Records from a dataset
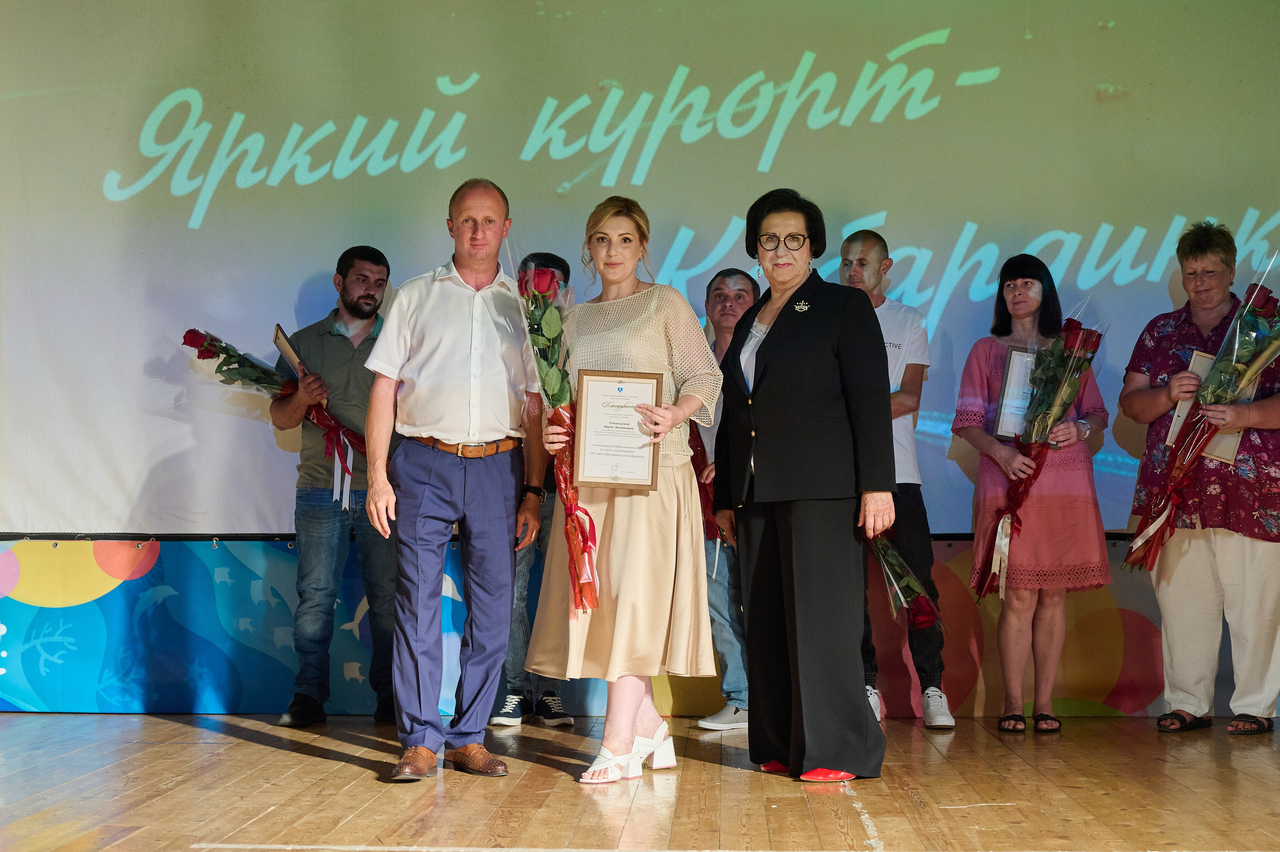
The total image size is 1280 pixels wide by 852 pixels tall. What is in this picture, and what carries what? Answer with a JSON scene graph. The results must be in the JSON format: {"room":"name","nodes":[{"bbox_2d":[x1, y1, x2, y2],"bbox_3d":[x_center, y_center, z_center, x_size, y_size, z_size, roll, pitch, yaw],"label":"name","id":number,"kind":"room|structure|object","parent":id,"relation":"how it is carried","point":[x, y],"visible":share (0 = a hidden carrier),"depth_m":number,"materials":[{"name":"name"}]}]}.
{"room":"event hall","nodes":[
{"label":"event hall","id":0,"kind":"room"},
{"bbox_2d":[0,535,1278,713],"bbox_3d":[0.208,-0.304,7.016,7.067,2.487,0.225,0,-2,3],"label":"wall","id":1,"kind":"structure","parent":0,"point":[249,589],"depth_m":6.93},
{"bbox_2d":[0,0,1279,534],"bbox_3d":[0.166,-0.741,7.012,5.433,2.242,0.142,0,-2,3],"label":"projection screen","id":2,"kind":"object","parent":1,"relation":"attached to","point":[672,234],"visible":0.91,"depth_m":6.97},
{"bbox_2d":[0,712,1279,849],"bbox_3d":[0.023,0.936,3.382,6.703,0.126,7.572,0,-2,3],"label":"stage floor","id":3,"kind":"structure","parent":0,"point":[249,745],"depth_m":5.07,"materials":[{"name":"brown wood"}]},
{"bbox_2d":[271,245,395,726],"bbox_3d":[-0.978,0.197,6.707,0.503,1.534,0.503,-1,-2,37],"label":"man","id":4,"kind":"object","parent":3,"relation":"on","point":[346,351],"visible":0.91,"depth_m":6.56},
{"bbox_2d":[177,325,367,508],"bbox_3d":[-1.160,-0.024,6.793,0.736,0.644,0.269,0,-2,3],"label":"rose bouquet","id":5,"kind":"object","parent":4,"relation":"in","point":[214,346],"visible":0.81,"depth_m":6.77,"materials":[{"name":"plant"}]},
{"bbox_2d":[273,323,308,380],"bbox_3d":[-1.176,-0.188,6.839,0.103,0.260,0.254,0,-2,-15],"label":"plaque","id":6,"kind":"object","parent":4,"relation":"in","point":[279,328],"visible":0.62,"depth_m":6.78,"materials":[{"name":"brown"}]},
{"bbox_2d":[360,179,548,785],"bbox_3d":[-0.525,0.145,5.721,0.507,1.616,0.595,0,-2,3],"label":"man","id":7,"kind":"object","parent":3,"relation":"on","point":[477,299],"visible":0.98,"depth_m":5.58},
{"bbox_2d":[491,253,575,726],"bbox_3d":[-0.358,0.212,6.711,0.466,1.524,0.504,0,-2,3],"label":"man","id":8,"kind":"object","parent":3,"relation":"on","point":[552,693],"visible":0.26,"depth_m":6.53},
{"bbox_2d":[533,195,724,784],"bbox_3d":[-0.024,0.184,5.572,0.509,1.526,0.664,0,-2,3],"label":"woman","id":9,"kind":"object","parent":3,"relation":"on","point":[662,333],"visible":0.89,"depth_m":5.42},
{"bbox_2d":[515,255,601,610],"bbox_3d":[-0.211,0.015,5.516,0.252,1.002,0.533,0,-2,3],"label":"rose bouquet","id":10,"kind":"object","parent":9,"relation":"in","point":[539,274],"visible":0.73,"depth_m":5.49,"materials":[{"name":"plant"}]},
{"bbox_2d":[574,369,662,489],"bbox_3d":[-0.059,0.010,5.550,0.240,0.326,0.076,0,-2,3],"label":"framed certificate","id":11,"kind":"object","parent":9,"relation":"in","point":[592,448],"visible":0.98,"depth_m":5.54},
{"bbox_2d":[694,269,761,730],"bbox_3d":[0.336,0.247,6.738,0.446,1.455,0.522,-1,-2,33],"label":"man","id":12,"kind":"object","parent":3,"relation":"on","point":[730,276],"visible":0.48,"depth_m":6.57},
{"bbox_2d":[687,420,724,565],"bbox_3d":[0.203,0.196,6.869,0.211,0.571,0.369,0,-2,-16],"label":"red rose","id":13,"kind":"object","parent":12,"relation":"in","point":[697,450],"visible":0.37,"depth_m":6.81,"materials":[{"name":"red plant"}]},
{"bbox_2d":[712,189,898,783],"bbox_3d":[0.458,0.170,5.646,0.473,1.561,0.787,1,-2,-22],"label":"woman","id":14,"kind":"object","parent":3,"relation":"on","point":[767,361],"visible":0.97,"depth_m":5.44},
{"bbox_2d":[842,227,954,727],"bbox_3d":[0.780,0.163,6.652,0.449,1.596,0.491,1,-2,-33],"label":"man","id":15,"kind":"object","parent":3,"relation":"on","point":[872,247],"visible":0.57,"depth_m":6.54},
{"bbox_2d":[865,528,940,629],"bbox_3d":[0.815,0.477,6.652,0.252,0.508,0.506,1,-2,-30],"label":"rose bouquet","id":16,"kind":"object","parent":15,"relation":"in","point":[880,544],"visible":0.6,"depth_m":6.58,"materials":[{"name":"plant"}]},
{"bbox_2d":[951,255,1112,732],"bbox_3d":[1.283,0.232,6.584,0.486,1.467,0.544,0,-2,3],"label":"woman","id":17,"kind":"object","parent":3,"relation":"on","point":[985,361],"visible":0.85,"depth_m":6.46},
{"bbox_2d":[990,346,1037,439],"bbox_3d":[1.308,-0.091,6.710,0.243,0.322,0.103,0,-2,3],"label":"framed certificate","id":18,"kind":"object","parent":17,"relation":"in","point":[1013,361],"visible":0.61,"depth_m":6.69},
{"bbox_2d":[967,313,1106,597],"bbox_3d":[1.291,0.078,6.538,0.419,1.011,0.360,0,-2,3],"label":"bouquet","id":19,"kind":"object","parent":17,"relation":"in","point":[1070,383],"visible":0.94,"depth_m":6.52,"materials":[{"name":"plant"}]},
{"bbox_2d":[1121,228,1279,739],"bbox_3d":[1.871,0.173,6.509,0.560,1.571,0.654,-1,-2,32],"label":"woman","id":20,"kind":"object","parent":3,"relation":"on","point":[1188,587],"visible":0.86,"depth_m":6.38},
{"bbox_2d":[1117,262,1279,571],"bbox_3d":[1.837,-0.016,6.356,0.388,1.061,0.544,1,-2,-44],"label":"flower bouquet","id":21,"kind":"object","parent":20,"relation":"in","point":[1243,309],"visible":0.96,"depth_m":6.33,"materials":[{"name":"plant"}]},
{"bbox_2d":[1165,348,1244,466],"bbox_3d":[1.855,-0.049,6.547,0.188,0.358,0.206,0,-2,3],"label":"framed certificate","id":22,"kind":"object","parent":20,"relation":"in","point":[1236,438],"visible":0.33,"depth_m":6.54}
]}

What you are asked to do
Where a record holds a picture, leave the picture out and restate the rest word for word.

Result of this task
The total image size is 1280 pixels wide by 852 pixels tall. What is in this picture, and what carries what? Answer with a JSON scene graph. The results must be in the JSON format: {"room":"name","nodes":[{"bbox_2d":[x1, y1, x2, y2],"bbox_3d":[x_center, y_center, z_center, x_size, y_size, z_size, roll, pitch, yaw],"label":"name","id":number,"kind":"room|structure|object","parent":id,"relation":"how it is carried","point":[x, y],"visible":share (0 = a hidden carrier),"depth_m":number,"materials":[{"name":"name"}]}]}.
{"room":"event hall","nodes":[
{"label":"event hall","id":0,"kind":"room"},
{"bbox_2d":[0,535,1278,713],"bbox_3d":[0.208,-0.304,7.016,7.067,2.487,0.225,0,-2,3],"label":"wall","id":1,"kind":"structure","parent":0,"point":[249,589],"depth_m":6.93},
{"bbox_2d":[0,0,1279,534],"bbox_3d":[0.166,-0.741,7.012,5.433,2.242,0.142,0,-2,3],"label":"projection screen","id":2,"kind":"object","parent":1,"relation":"attached to","point":[672,234],"visible":0.91,"depth_m":6.97},
{"bbox_2d":[0,712,1279,849],"bbox_3d":[0.023,0.936,3.382,6.703,0.126,7.572,0,-2,3],"label":"stage floor","id":3,"kind":"structure","parent":0,"point":[249,745],"depth_m":5.07,"materials":[{"name":"brown wood"}]},
{"bbox_2d":[271,245,395,726],"bbox_3d":[-0.978,0.197,6.707,0.503,1.534,0.503,-1,-2,37],"label":"man","id":4,"kind":"object","parent":3,"relation":"on","point":[346,351],"visible":0.91,"depth_m":6.56},
{"bbox_2d":[177,325,367,508],"bbox_3d":[-1.160,-0.024,6.793,0.736,0.644,0.269,0,-2,3],"label":"rose bouquet","id":5,"kind":"object","parent":4,"relation":"in","point":[214,346],"visible":0.81,"depth_m":6.77,"materials":[{"name":"plant"}]},
{"bbox_2d":[273,323,308,380],"bbox_3d":[-1.176,-0.188,6.839,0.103,0.260,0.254,0,-2,-15],"label":"plaque","id":6,"kind":"object","parent":4,"relation":"in","point":[279,328],"visible":0.62,"depth_m":6.78,"materials":[{"name":"brown"}]},
{"bbox_2d":[360,179,548,785],"bbox_3d":[-0.525,0.145,5.721,0.507,1.616,0.595,0,-2,3],"label":"man","id":7,"kind":"object","parent":3,"relation":"on","point":[477,299],"visible":0.98,"depth_m":5.58},
{"bbox_2d":[491,253,575,726],"bbox_3d":[-0.358,0.212,6.711,0.466,1.524,0.504,0,-2,3],"label":"man","id":8,"kind":"object","parent":3,"relation":"on","point":[552,693],"visible":0.26,"depth_m":6.53},
{"bbox_2d":[533,195,724,784],"bbox_3d":[-0.024,0.184,5.572,0.509,1.526,0.664,0,-2,3],"label":"woman","id":9,"kind":"object","parent":3,"relation":"on","point":[662,333],"visible":0.89,"depth_m":5.42},
{"bbox_2d":[515,255,601,610],"bbox_3d":[-0.211,0.015,5.516,0.252,1.002,0.533,0,-2,3],"label":"rose bouquet","id":10,"kind":"object","parent":9,"relation":"in","point":[539,274],"visible":0.73,"depth_m":5.49,"materials":[{"name":"plant"}]},
{"bbox_2d":[574,369,662,489],"bbox_3d":[-0.059,0.010,5.550,0.240,0.326,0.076,0,-2,3],"label":"framed certificate","id":11,"kind":"object","parent":9,"relation":"in","point":[592,448],"visible":0.98,"depth_m":5.54},
{"bbox_2d":[694,269,761,730],"bbox_3d":[0.336,0.247,6.738,0.446,1.455,0.522,-1,-2,33],"label":"man","id":12,"kind":"object","parent":3,"relation":"on","point":[730,276],"visible":0.48,"depth_m":6.57},
{"bbox_2d":[687,420,724,565],"bbox_3d":[0.203,0.196,6.869,0.211,0.571,0.369,0,-2,-16],"label":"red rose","id":13,"kind":"object","parent":12,"relation":"in","point":[697,450],"visible":0.37,"depth_m":6.81,"materials":[{"name":"red plant"}]},
{"bbox_2d":[712,189,898,783],"bbox_3d":[0.458,0.170,5.646,0.473,1.561,0.787,1,-2,-22],"label":"woman","id":14,"kind":"object","parent":3,"relation":"on","point":[767,361],"visible":0.97,"depth_m":5.44},
{"bbox_2d":[842,227,954,727],"bbox_3d":[0.780,0.163,6.652,0.449,1.596,0.491,1,-2,-33],"label":"man","id":15,"kind":"object","parent":3,"relation":"on","point":[872,247],"visible":0.57,"depth_m":6.54},
{"bbox_2d":[865,528,940,629],"bbox_3d":[0.815,0.477,6.652,0.252,0.508,0.506,1,-2,-30],"label":"rose bouquet","id":16,"kind":"object","parent":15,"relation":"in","point":[880,544],"visible":0.6,"depth_m":6.58,"materials":[{"name":"plant"}]},
{"bbox_2d":[951,255,1112,732],"bbox_3d":[1.283,0.232,6.584,0.486,1.467,0.544,0,-2,3],"label":"woman","id":17,"kind":"object","parent":3,"relation":"on","point":[985,361],"visible":0.85,"depth_m":6.46},
{"bbox_2d":[990,346,1037,439],"bbox_3d":[1.308,-0.091,6.710,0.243,0.322,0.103,0,-2,3],"label":"framed certificate","id":18,"kind":"object","parent":17,"relation":"in","point":[1013,361],"visible":0.61,"depth_m":6.69},
{"bbox_2d":[967,313,1106,597],"bbox_3d":[1.291,0.078,6.538,0.419,1.011,0.360,0,-2,3],"label":"bouquet","id":19,"kind":"object","parent":17,"relation":"in","point":[1070,383],"visible":0.94,"depth_m":6.52,"materials":[{"name":"plant"}]},
{"bbox_2d":[1121,228,1279,739],"bbox_3d":[1.871,0.173,6.509,0.560,1.571,0.654,-1,-2,32],"label":"woman","id":20,"kind":"object","parent":3,"relation":"on","point":[1188,587],"visible":0.86,"depth_m":6.38},
{"bbox_2d":[1117,262,1279,571],"bbox_3d":[1.837,-0.016,6.356,0.388,1.061,0.544,1,-2,-44],"label":"flower bouquet","id":21,"kind":"object","parent":20,"relation":"in","point":[1243,309],"visible":0.96,"depth_m":6.33,"materials":[{"name":"plant"}]},
{"bbox_2d":[1165,348,1244,466],"bbox_3d":[1.855,-0.049,6.547,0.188,0.358,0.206,0,-2,3],"label":"framed certificate","id":22,"kind":"object","parent":20,"relation":"in","point":[1236,438],"visible":0.33,"depth_m":6.54}
]}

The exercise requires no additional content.